Becker nodded and left the kitchen.
Beck didn’t drag his bed up the stairs that night. Though the smell persisted, it was much more bearable thanks to Jade’s intervention, and with his window open despite the February cold, he fell asleep fairly quickly.
And then the dreams came again. Beck’s dreams had alternating plot lines. Some began in a college cafeteria. Others started in the restaurant atop the John Hancock Center. The worst began on a
Sunday morning in Maine. All of them ended with Beck jerking awake, drenched in acrid sweat, a horror so heavy in his stomach, so constricting in his chest, that he had to lie still for a while and fight nausea with deep breaths. It was in those wrenching moments, with the images and emotions of his dreams receding like pale ghosts into his subconscious, that Becker felt most agonizingly alive.

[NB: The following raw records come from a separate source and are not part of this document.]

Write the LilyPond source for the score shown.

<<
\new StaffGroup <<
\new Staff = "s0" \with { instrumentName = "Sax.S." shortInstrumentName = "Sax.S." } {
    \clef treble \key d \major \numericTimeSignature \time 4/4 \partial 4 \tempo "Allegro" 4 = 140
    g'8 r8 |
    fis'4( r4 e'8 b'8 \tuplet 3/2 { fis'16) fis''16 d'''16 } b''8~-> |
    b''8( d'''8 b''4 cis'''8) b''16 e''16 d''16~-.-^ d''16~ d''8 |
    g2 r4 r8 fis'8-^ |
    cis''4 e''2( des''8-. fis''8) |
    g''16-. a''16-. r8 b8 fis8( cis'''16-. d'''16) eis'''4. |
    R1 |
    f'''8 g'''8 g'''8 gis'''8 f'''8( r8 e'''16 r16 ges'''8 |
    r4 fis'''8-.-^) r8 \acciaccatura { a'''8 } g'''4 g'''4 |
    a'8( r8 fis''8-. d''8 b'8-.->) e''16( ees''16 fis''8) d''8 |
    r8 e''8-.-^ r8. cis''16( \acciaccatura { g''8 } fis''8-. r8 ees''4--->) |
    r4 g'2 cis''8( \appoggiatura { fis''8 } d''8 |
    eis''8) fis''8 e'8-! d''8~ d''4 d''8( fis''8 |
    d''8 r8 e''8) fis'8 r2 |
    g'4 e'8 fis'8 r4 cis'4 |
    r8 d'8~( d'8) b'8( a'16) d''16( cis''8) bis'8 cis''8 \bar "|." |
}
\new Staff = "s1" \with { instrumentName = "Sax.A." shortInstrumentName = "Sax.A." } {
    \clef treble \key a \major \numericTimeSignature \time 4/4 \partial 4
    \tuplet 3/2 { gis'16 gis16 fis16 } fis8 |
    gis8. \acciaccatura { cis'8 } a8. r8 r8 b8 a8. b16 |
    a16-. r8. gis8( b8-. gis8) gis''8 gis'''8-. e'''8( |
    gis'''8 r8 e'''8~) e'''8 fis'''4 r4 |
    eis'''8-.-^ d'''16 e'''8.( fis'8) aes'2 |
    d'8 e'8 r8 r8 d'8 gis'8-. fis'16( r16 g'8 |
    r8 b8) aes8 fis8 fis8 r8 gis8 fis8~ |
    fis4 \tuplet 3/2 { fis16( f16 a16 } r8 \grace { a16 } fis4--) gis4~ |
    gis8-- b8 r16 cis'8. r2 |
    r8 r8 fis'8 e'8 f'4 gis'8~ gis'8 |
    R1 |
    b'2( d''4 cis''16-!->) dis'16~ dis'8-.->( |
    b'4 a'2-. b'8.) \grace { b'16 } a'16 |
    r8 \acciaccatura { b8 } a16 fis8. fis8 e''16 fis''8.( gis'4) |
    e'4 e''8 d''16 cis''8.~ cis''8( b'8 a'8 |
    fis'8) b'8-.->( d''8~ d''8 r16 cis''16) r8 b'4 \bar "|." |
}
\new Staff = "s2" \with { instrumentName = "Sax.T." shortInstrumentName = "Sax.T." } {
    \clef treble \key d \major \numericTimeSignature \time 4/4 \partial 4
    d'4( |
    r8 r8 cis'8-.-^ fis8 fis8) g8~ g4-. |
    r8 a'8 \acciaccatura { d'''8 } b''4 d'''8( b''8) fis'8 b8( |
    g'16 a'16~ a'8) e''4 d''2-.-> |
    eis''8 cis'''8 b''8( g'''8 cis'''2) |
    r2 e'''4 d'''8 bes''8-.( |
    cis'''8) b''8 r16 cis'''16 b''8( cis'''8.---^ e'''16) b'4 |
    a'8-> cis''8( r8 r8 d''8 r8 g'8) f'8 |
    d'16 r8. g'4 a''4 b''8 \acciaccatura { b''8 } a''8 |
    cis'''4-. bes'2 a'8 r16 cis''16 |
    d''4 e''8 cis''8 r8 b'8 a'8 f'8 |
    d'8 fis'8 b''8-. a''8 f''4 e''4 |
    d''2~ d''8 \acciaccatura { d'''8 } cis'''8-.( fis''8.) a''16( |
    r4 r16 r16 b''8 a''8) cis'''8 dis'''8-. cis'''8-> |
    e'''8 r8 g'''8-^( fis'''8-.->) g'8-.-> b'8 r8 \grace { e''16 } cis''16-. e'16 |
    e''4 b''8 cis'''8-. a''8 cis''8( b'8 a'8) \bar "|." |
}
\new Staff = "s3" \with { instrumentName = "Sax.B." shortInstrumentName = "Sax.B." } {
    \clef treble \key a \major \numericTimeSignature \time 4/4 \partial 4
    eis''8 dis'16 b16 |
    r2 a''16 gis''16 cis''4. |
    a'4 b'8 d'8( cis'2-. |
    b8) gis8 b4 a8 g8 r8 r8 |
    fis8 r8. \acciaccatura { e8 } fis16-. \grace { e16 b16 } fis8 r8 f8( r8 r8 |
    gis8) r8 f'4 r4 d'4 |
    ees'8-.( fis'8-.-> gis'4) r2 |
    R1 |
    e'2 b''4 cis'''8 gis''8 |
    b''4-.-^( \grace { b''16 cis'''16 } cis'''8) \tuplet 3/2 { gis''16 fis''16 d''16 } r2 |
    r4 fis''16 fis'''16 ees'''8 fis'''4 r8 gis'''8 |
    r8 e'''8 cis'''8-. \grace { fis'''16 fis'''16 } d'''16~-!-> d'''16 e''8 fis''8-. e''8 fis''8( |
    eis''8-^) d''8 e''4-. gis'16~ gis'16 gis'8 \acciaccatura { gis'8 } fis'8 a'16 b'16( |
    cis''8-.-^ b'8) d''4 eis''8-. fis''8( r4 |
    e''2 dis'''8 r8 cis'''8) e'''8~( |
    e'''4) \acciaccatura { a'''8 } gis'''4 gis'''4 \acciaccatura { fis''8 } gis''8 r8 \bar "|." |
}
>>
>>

In the early-morning hours of his second night in the castle, Becker reached for the light by his bed, threw back his covers, and let his sweat-soaked body cool. The breeze from the window was wintery and chilled him until he shivered. He neither closed the window nor covered himself again. He preferred the body-numbing cold of reality to the fevered torment of his dreams. After several minutes of the self-inflicted torture, when he could trust his legs to support his weight again, Beck turned off the light and moved from the bed to the window. He draped a blanket over his shoulders and stood by the old-fashioned radiator, looking out.
A heavy fog covered the castle grounds. He could barely discern the circular patch of grass around which the driveway curved. The two guard towers, standing at attention on either side of the château’s front gate, were eerie sentinels guarding the property with gun-slit eyes. The fence, a collection of wrought-iron spikes, ran along the road outside the castle grounds. It stood at least eight feet tall and was mounted on a low stone wall that curved in a perfect arch. If it meant to intimidate, it did a fine job.